私も60年近く生きてきて、20代には若気の至りもあり、一つや二つ、いや自慢にはならないですが百や千くらいあるかもしれません。若い時に駐車違反等の交通違反はありますが、それ以外に法律違反はありません。コンプライアンス違反でなく道徳的な問題として考えれば、若い頃には当時の彼女とズルな別れもしたかもしれません。
キリスト教の教えではないですが、「全ては罪人(つみびと)である」なら、私も罪人ですが暴露されて困るような事はありません。
それにしても三田村氏の「暴露発言」に驚くと同時に「このオッサン、凄い人やな」と、むしろどのような話が出るのかと興味が湧きました。
「三田村さん、私は聖人君子ではありません。自慢じゃないが、叩けばホコリの一つや二つは出ますよ。どんなホコリかは知りませんがどうぞ言って下さい」というと、三田村氏はテーブルにあった水を一口飲んで話し出しました。
「ある会合で、OSGの社員でない外部の人間にOSGの制服を着せて、OSGの社員と一緒に参加させたでしょう」
「はぁ?」と、拍子抜けするほど意味のない、どうでもいいような話でした。
「それがどうしたのですか。次に何があるのですか」
三田村氏も私の反応を見て「今一つ効果がない」と感じたのでしょう。「もういいです」と言って終わりました。「暴露するぞ」の言葉に私が驚いて困った顔を見たかったのでしょうか。
なんだか哀れな感じがしました。
私は経済小説等で同じ職場の仲間の足を引っ張るような物語に出会う時があります。舞台は殆どが大企業での話です。読みながら「ホンマかいな。同じ職場の人間同士でそんな事あるのかな」とにわかに信じられませんでした。
社長派や会長派という派閥は大企業では存在するかもしれませんが、それにしても同じ目的に向かって働いているのが職場の仲間だと思っています。その仲間の足を引っ張るなど理解出来ませんでしたが、この三田村氏の行動で現実にあるという事を学びました。
私は三田村氏との面談の後に、石塚氏と藤本塾長にこの話を電話で伝えました。勿論、「湯川さんの事をいろいろ調べています。これが暴露されたら大変な事になりますよ」の話もしました。2人は笑っていました。そして「そういう人は会社にはいるのです」と言われ如何に私が幼いのか、いずれにしろ経済小説の中だけの話でない事はわかりました。

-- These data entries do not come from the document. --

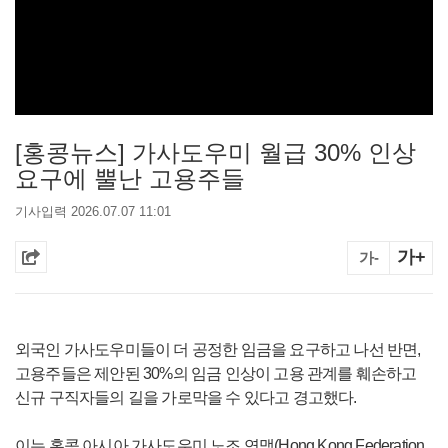
[홍콩뉴스] 가사도우미 월급 30% 인상
요구에 뿔난 고용주들
기사입력 2026.07.07 11:01
가+
가-
외국인 가사도우미들이 더 공정한 임금을 요구하고 나선 반면,
고용주들은 제안된 30%의 임금 인상이 고용 관계를 훼손하고
신규 구직자들의 길을 가로막을 수 있다고 경고했다.
이는 홍콩 아시아 가사도우미 노조 연맹(Hong Kong Federation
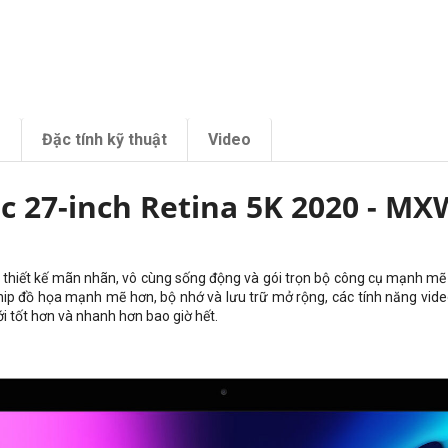
m
Đặc tính kỹ thuật
Video
c 27-inch Retina 5K 2020 - M
ới thiết kế mãn nhãn, vô cùng sống động và gói trọn bộ công cụ mạnh 
hip đồ họa mạnh mẽ hơn, bộ nhớ và lưu trữ mở rộng, các tính năng vide
i tốt hơn và nhanh hơn bao giờ hết.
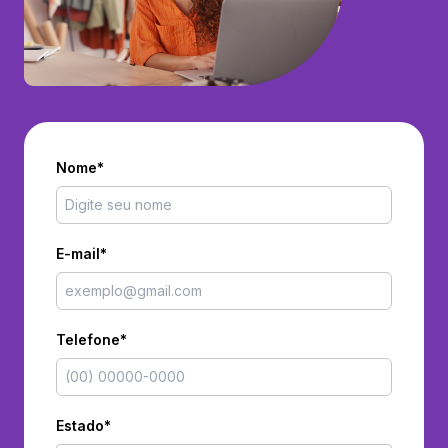
Nome*
E-mail*
Telefone*
Estado*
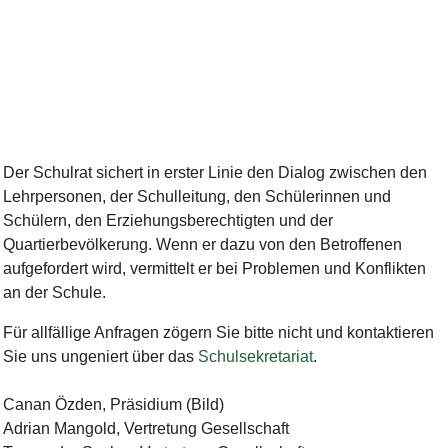
Bild Legende:
Der Schulrat sichert in erster Linie den Dialog zwischen den
Lehrpersonen, der Schulleitung, den Schülerinnen und
Schülern, den Erziehungsberechtigten und der
Quartierbevölkerung. Wenn er dazu von den Betroffenen
aufgefordert wird, vermittelt er bei Problemen und Konflikten
an der Schule.
Für allfällige Anfragen zögern Sie bitte nicht und kontaktieren
Sie uns ungeniert über das
Schulsekretariat
.
Canan Özden, Präsidium (Bild)
Adrian Mangold, Vertretung Gesellschaft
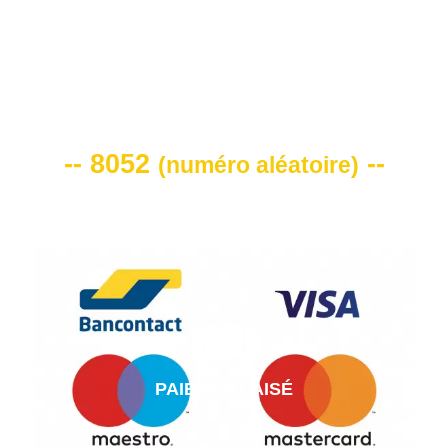
VOTRE CODE DE REMISE -10%
-- 8052
--
(
numéro aléatoire
)
PAIEMENT AISÉ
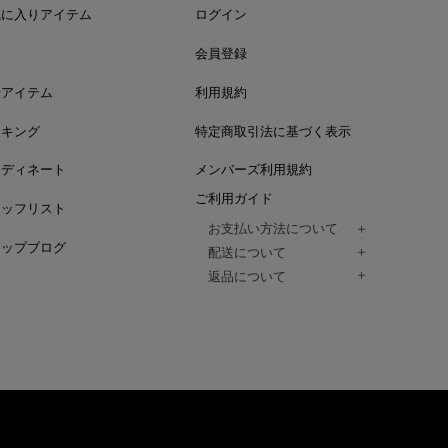
気に入りアイテム
ログイン
集
会員登録
着アイテム
利用規約
ンキング
特定商取引法に基づく表示
ーディネート
メンバーズ利用規約
ご利用ガイド
タッフリスト
お支払い方法について
ョップブログ
クレジットカード、代金引換、コンビ
配送について
Paidy（翌月払い）、
ご注文商品は、佐川急便にてご注文毎
返品について
amazon payをご利用いただけます。
（一部地域については佐川急便以外の
以下の各号の場合に限り受け付けるもの
ございます。）
絡いただいた場合、
通常はご注文日の翌日以降、3日程度で
返品もしくは交換をお受けします。（
お届けまでの日数はお届け先住所によ
購入者様への返金となります。）
また、天候や道路状況により、指定日
商品が不良品であった場合
ざいますので
ご注文内容と異なる商品が到着した場
あらかじめご了承ください。
配送中に商品が破損した場合
アパレル商品（衣料品） ※交換不可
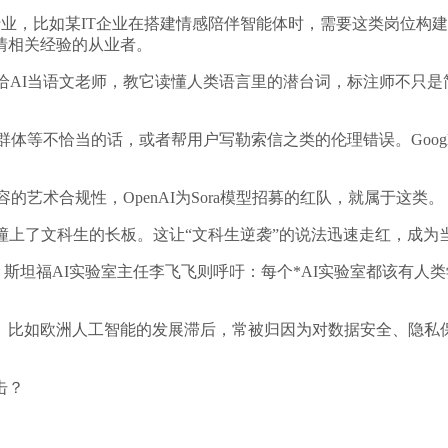
业，比如某IT企业在搭建情感陪伴智能体时，需要这类岗位构
情相关经验的从业者。
给AI当语文老师，教它读懂人类语言里的潜台词，标注师不只
体等不恰当的话，或者帮用户写勒索信之类的伦理错误。Google、
的艺术合规性，OpenAI为Sora模型招募的红队，就属于这类。
撞上了文科生的长板。这让“文科生逆袭”的说法迅速走红，成为
斯坦福AI实验室主任李飞飞则呼吁：每个*AI实验室都该有人
。比如欧洲人工智能的发展滞后，常被归因为对数据安全、隐私
击？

後日、私は取引先の五菱ナイロンの管理職にこの話をしました。そうすると彼らは「何も不思議な話ではありません。三田村氏はそのようにして組織を這い上がってきた人物です」と言われ、また熱が出そうなショックを受けました。
大企業での出世コースに入ろうと思えば、社内スキャンダルを常に探すパパラッチ的能力も必要なのかと思いました。たぶん三田村氏自身の特性ではないと思います。彼もまたその組織の中で、上司のしてきた事を見て学んだのでしょう。そのような組織だから今、五菱ナイロンは株式市場から消えているのです。こうしてこのような人物が会社をダメにしていくのです。改めて三田村氏を社長にしなくて良かったと思いました。
06年6月7日17時にウォーターネットの臨時役員会議が召集されました。
この日はウォーターネットの社長を決定する日です。あの三田村氏も参加していました。
役員会議の第一議案として「社長は粟山氏」に「異議なし」の声が上がると同時に三田村氏はすぐに退席しました。
今回の件で、59歳のいい年をして私はまた一つ勉強になりました。